Atlassian also cut approximately 1,600 positions, around 10% of the workforce, in March 2026, explicitly to self-fund expanded enterprise sales hiring and accelerate its path toward GAAP profitability.
Atlassian Stock Has 21 Buy Ratings and a $141 Street Mean Target the Market Has Not Priced In

Atlassian stock carries one of the more decisive analyst consensus profiles in enterprise software right now, with 21 Buys, 5 Outperforms, and 6 Holds and no sell-side analyst holding a negative rating.
The street mean target of $141 sits around 71% above the current price of $83, a gap that reflects how far the stock still trades below where a majority of professional analysts believe it should be.

Atlassian stock’s revenue growth drives the thesis, and analysts expect Q4 FY2026 revenue of around $1.66 billion, representing around 20% year-over-year growth, after Q3’s around 32% print showed the company running well ahead of prior expectations.
The forward trajectory shows a sequential growth step-down into FY2027 as data center revenue declines mechanically from the end-of-life pull-forward dynamic, with Q1 FY2027 revenue estimated at around $1.68 billion and Q2 FY2027 at around $1.82 billion.
Atlassian’s EBITDA beat the Street by around 22% in Q3, with reported EBITDA of around $617 million at around 35% margins against a consensus expectation of around 30%, and analysts now expect Q4 FY2026 EBITDA of around $540 million at roughly 32% margins.
The $1 million customer cohort has grown 6x over four years and grows at around 39% year over year, and the $3 million cohort has grown 10x, providing the enterprise expansion runway that the cloud revenue trajectory must validate to sustain current analyst targets.
The open question the Street is watching is whether subscription ARR growth, which has reaccelerated to around 23% as of Q3, continues through the FY2027 data center revenue trough, the condition that would confirm Atlassian stock as genuinely undervalued at $83 and push the 21-buy consensus to raise targets toward and above the $141 mean.

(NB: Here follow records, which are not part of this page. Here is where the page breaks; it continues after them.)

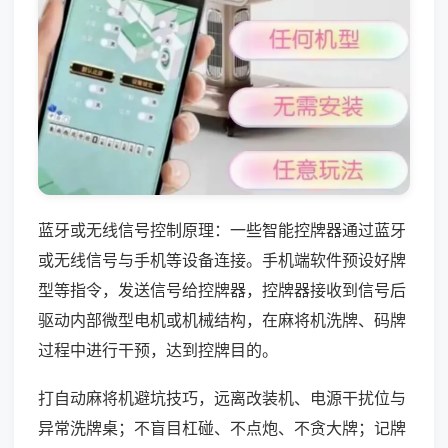
蓝牙或无线信号控制原理：一些智能控牌器通过蓝牙
或无线信号与手机等设备连接。手机端软件预设好牌
型等指令，发送信号给控牌器，控牌器接收到信号后
驱动内部微型电机或机械结构，在麻将机洗牌、码牌
过程中进行干预，达到控牌目的。
打自动麻将机避坑技巧，远离改装机、电源干扰位与
异常洗牌桌；不盲目杠碰、不点炮、不贪大牌；记牌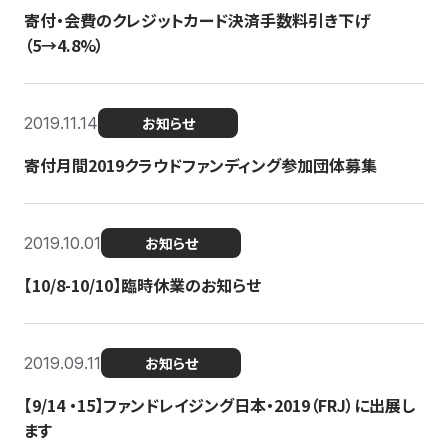
寄付・会費のクレジットカード決済手数料引き下げ
（5→4.8%）
2019.11.14
お知らせ
寄付月間2019クラウドファンディング参加団体募集
2019.10.01
お知らせ
【10/8-10/10】臨時休業のお知らせ
2019.09.11
お知らせ
【9/14 ・15】ファンドレイジング日本・2019（FRJ）に出展し
ます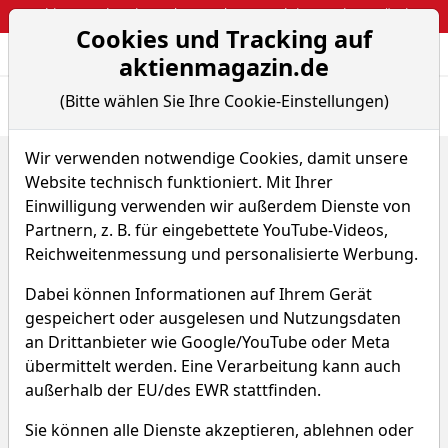
Webinar: So kassierst du trotzdem attraktive Optionsprämien
Cookies und Tracking auf
Aktien- und Arti
Seite
aktienmagazin.de
(Bitte wählen Sie Ihre Cookie-Einstellungen)
Übersicht
News
Charts
Wir verwenden notwendige Cookies, damit unsere
Home
Devisen
CHF/NOK
Website technisch funktioniert. Mit Ihrer
CHF/NOK
Einwilligung verwenden wir außerdem Dienste von
Partnern, z. B. für eingebettete YouTube-Videos,
Reichweitenmessung und personalisierte Werbung.
CHFNOK
Dabei können Informationen auf Ihrem Gerät
11,96075
-0,00 %
gespeichert oder ausgelesen und Nutzungsdaten
an Drittanbieter wie Google/YouTube oder Meta
Echtzeit-Aktienkurs 13.07.2024, 04:31 Uhr
übermittelt werden. Eine Verarbeitung kann auch
außerhalb der EU/des EWR stattfinden.
Charttool öffnen
Sie können alle Dienste akzeptieren, ablehnen oder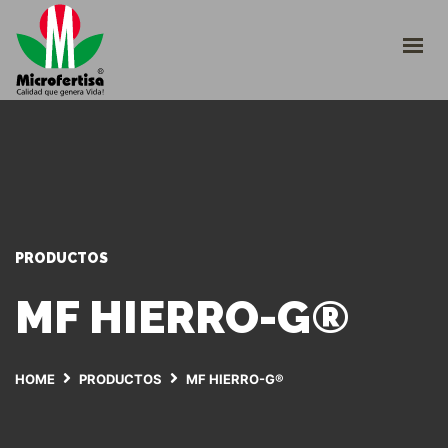
INICIO
CULTIVOS
¿QUIÉNES SOMOS?
CATÁLOGO
TRABAJE CON NOSOTROS
INGRESO PLATAFORMA
+57 310 2266290
PRODUCTOS
servicioalcliente@microfertisa.com.co
MF HIERRO-G®
HOME
PRODUCTOS
MF HIERRO-G®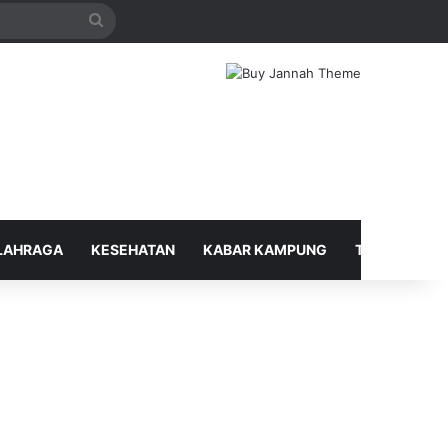
Search
for
LAHRAGA
KESEHATAN
KABAR KAMPUNG
TELUSUR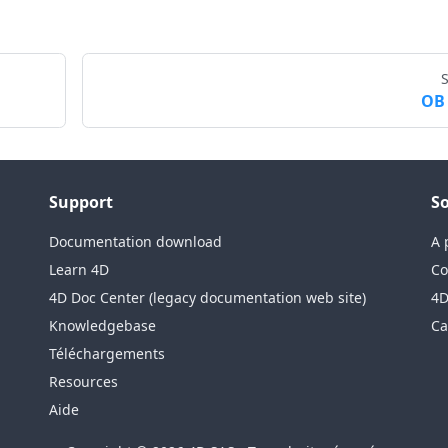
OB
Support
So
Documentation download
A 
Learn 4D
Co
4D Doc Center (legacy documentation web site)
4D
Knowledgebase
Ca
Téléchargements
Resources
Aide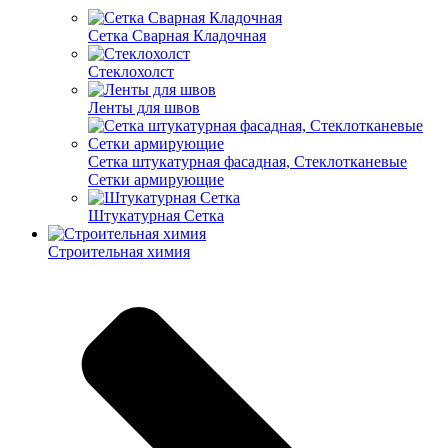
Cетка Сварная Кладочная
Cтеклохолст
Ленты для швов
Сетка штукатурная фасадная, Стеклотканевые
Сетки армирующие
Штукатурная Сетка
Строительная химия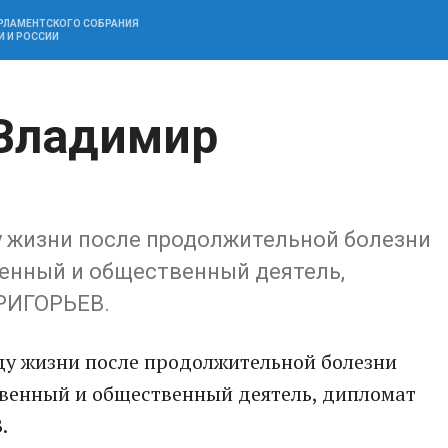
АРЛАМЕНТСКОГО СОБРАНИЯ
И И РОССИИ
 Владимир
ду жизни после продолжительной болезни
венный и общественный деятель,
РИГОРЬЕВ.
оду жизни после продолжительной болезни
твенный и общественный деятель, дипломат
.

Atlassian Stock Led Salesforce and ServiceNow on Revenue Growth in Q3, but the Data Center Trough Closes the Gap

Atlassian stock’s revenue grew around 32% year over year in Q3 FY2026, more than doubling Salesforce’s (CRM) around 13% and running well ahead of ServiceNow’s (NOW) around 22% in the same quarter.
The forward estimates show Atlassian stock decelerating toward around 20% growth in Q4 FY2026 and around 15% by Q4 FY2027, as the mechanical data center revenue trough compresses reported growth, while ServiceNow holds around 21% to 23% across the same forward period.

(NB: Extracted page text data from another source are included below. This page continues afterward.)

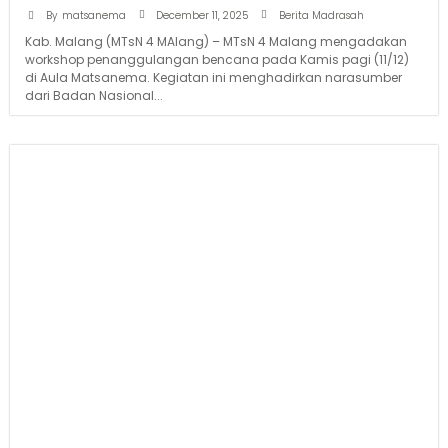
December 11, 2025
By
matsanema
Berita Madrasah
Kab. Malang (MTsN 4 MAlang) – MTsN 4 Malang mengadakan
workshop penanggulangan bencana pada Kamis pagi (11/12)
di Aula Matsanema. Kegiatan ini menghadirkan narasumber
dari Badan Nasional...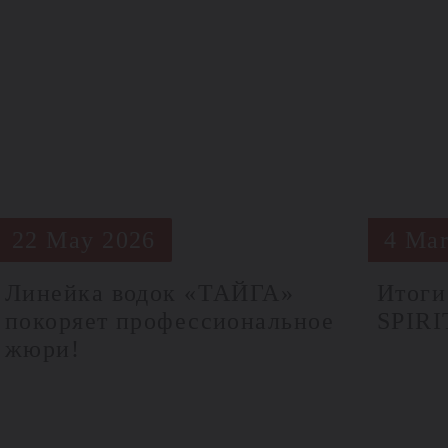
22 May 2026
4 Mar
Линейка водок «ТАЙГА»
Итоги
покоряет профессиональное
SPIR
жюри!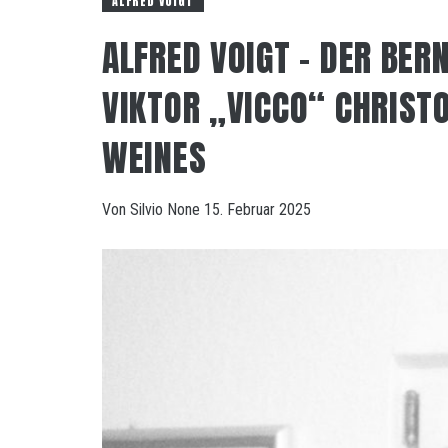
ALFRED VOIGT
ALFRED VOIGT – DER BER
VIKTOR „VICCO“ CHRIST
WEINES
Von
Silvio
None
15. Februar 2025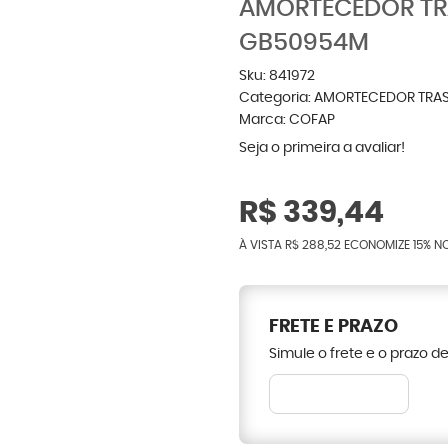
AMORTECEDOR TR
GB50954M
Sku:
841972
Categoria:
AMORTECEDOR TRAS
Marca:
COFAP
Seja o primeira a avaliar!
R$ 339,44
À VISTA
R$ 288,52
ECONOMIZE
15%
NO
FRETE E PRAZO
Simule o frete e o prazo d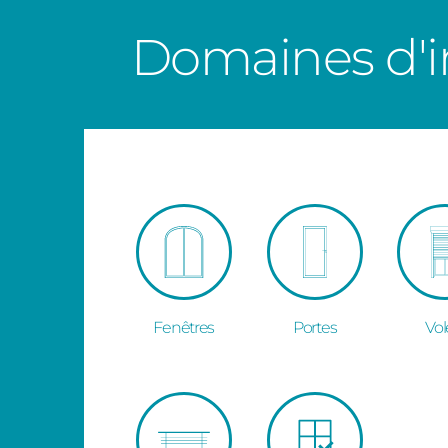
Domaines d'i
Fenêtres
Portes
Vol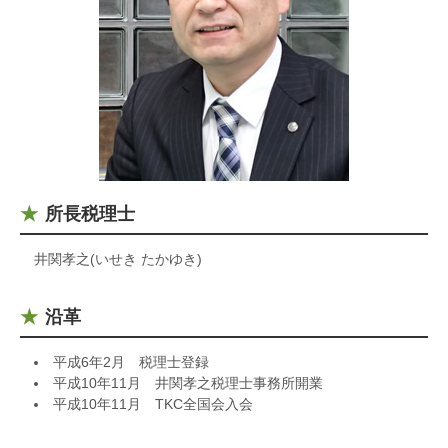
所長税理士
井関孝之(いせき たかゆき)
沿革
平成6年2月 税理士登録
平成10年11月 井関孝之税理士事務所開業
平成10年11月 TKC全国会入会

That convergence is timing-driven rather than demand-driven, and Atlassian stock’s subscription ARR reacceleration to around 23% confirms the underlying growth rate stays well above what Salesforce’s around 9% to 11% forward estimates reflect across the same quarters.
TIKR’s $131 Target on Atlassian Stock Reflects a Business Rerating That Has Not Happened Yet
TIKR’s mid-case model values Atlassian at around $131 by June 2030, implying around 59% total return from the current price of around $83, or roughly 12% annualized over four years, and the setup points to Atlassian stock being undervalued at current levels.

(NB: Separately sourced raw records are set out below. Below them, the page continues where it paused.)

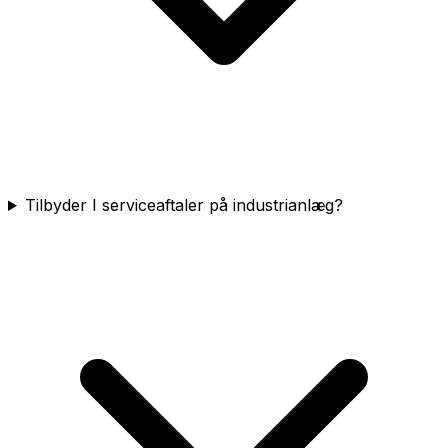
Tilbyder I serviceaftaler på industrianlæg?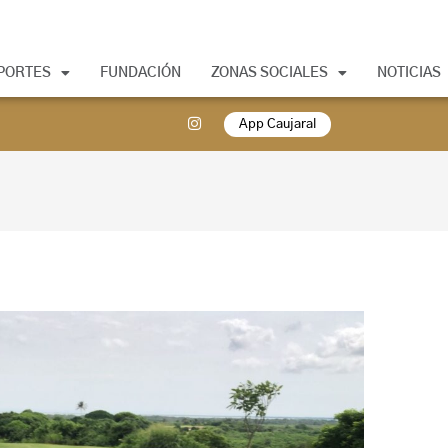
PORTES
FUNDACIÓN
ZONAS SOCIALES
NOTICIAS
App Caujaral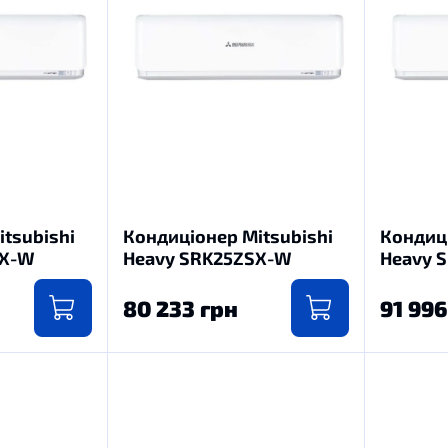
tsubishi
Кондиціонер Mitsubishi
Кондиці
SX-W
Heavy SRK25ZSX-W
Heavy 
80 233 грн
91 996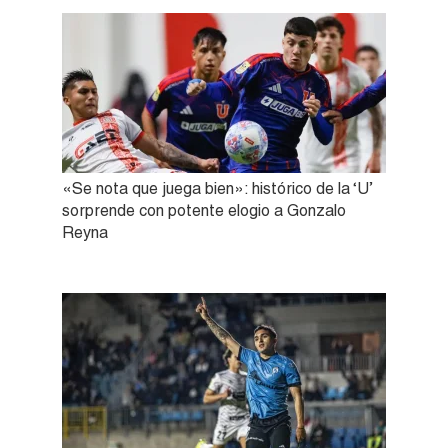
«Se nota que juega bien»: histórico de la ‘U’
sorprende con potente elogio a Gonzalo
Reyna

The Q3 revenue growth of around 32%, the raised FY2026 guidance to around 24%, and the Teamwork Collection cross-sell acceleration all point to a business where the AI threat has reversed into demand-side expansion, and TIKR’s target requires that trajectory to compound from here.
Atlassian stock’s 21 Buy ratings and a street mean target of $141 already sit above TIKR’s mid-case, meaning the model’s $131 reflects a conservatively achievable outcome if revenue growth normalizes around 15% through FY2027 and rebounds into FY2028, as management’s own ARR disclosures suggest.
The target holds if two things remain true through FY2027: the data center revenue trough does not drag subscription ARR below 20% growth, and Rovo’s expansion rates continue driving enterprise customer cohort expansion at roughly the 39% pace the $1 million cohort achieved over four years.